The limitations of the study notwithstanding, the themes emerging from the data alongside the explanations developed in the discussion relate to universal aspects of student health practices and may therefore be valid in other, similar contexts. Generalization is not intended by this study; rather, its strength lies in the insights gained from the in-depth, qualitative analysis of rich data. The present contribution to the development of new knowledge has raised questions that can be explored in future research. For example, how can teachers and the Student Health Services successfully collaborate to promote student health? The research field could also benefit from similar studies conducted in other countries, since legislation and policy regarding student health promotion in schools differ between countries.
Overall, the present findings revealed several important implications for school practice.
Clarifying professional boundaries and roles
The results indicated that the actors had difficulty directly positioning the teachers in student health promotion and articulating their role. Role ambiguity is a source of tension, consistent with previous research (Hylander and Guvå, 2017). Student health promotion could benefit from principals encouraging explicit dialogues about the respective roles of teachers and SHT professionals, and ensure that collaboration enhances teachers’ agency rather than undermining it.
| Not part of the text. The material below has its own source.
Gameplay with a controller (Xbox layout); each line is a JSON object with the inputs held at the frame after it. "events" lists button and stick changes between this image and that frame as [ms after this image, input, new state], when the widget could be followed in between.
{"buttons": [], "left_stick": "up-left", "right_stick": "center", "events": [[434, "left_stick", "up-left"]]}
Strengthening teacher competence in student health
The results indicate that teachers are positioned as subordinate and in need of support in working with student health. While the present findings confirm previous reports of teachers’ need for support (Mazzer and Rickwood, 2015), they also highlight the potential effects of pedagogical practices as health-promoting strategies. Professional development should not only address health-specific issues but also emphasize the integration of well-being into everyday teaching, such as didactics and classroom management.
Empowering teachers as key stakeholders in student health
Several actors position the teacher as central in student health promotion which support the view that teachers are central to student health work (Maelan et al., 2018). To empower teachers, principals can involve them in planning and decision-making processes related to health strategies, recognizing their unique insights and contributions.
Reframing student health as an integrated pedagogical practice
The results indicate that principals recognize the intersection between learning and student health. The emphasis on high-quality teaching as a factor supporting student health offers a practical pathway for schools. Teachers should be supported in creating inclusive, participatory, and structured classrooms that inherently promote well-being. This reframing reduces the perception of health work as an additional burden, and instead integrates it into core teaching practices.
Conclusion
This study contributes to elucidating the complex and sometimes contradictory positioning of teachers in student health work. While teachers are often marginalized and perceived as subordinate, they are also recognized as being central and pivotal to fostering student well-being. These findings align with and expand upon previous research, underscoring the importance of clarifying roles, supporting teacher competence, and reframing student health as an integrated pedagogical practice. By addressing these challenges, schools can harness teachers’ full potential as both educators and advocates for student health, ultimately creating a more cohesive and supportive environment for student success.
This study was partially funded by The Skaraborg Institute (No: 20/1041).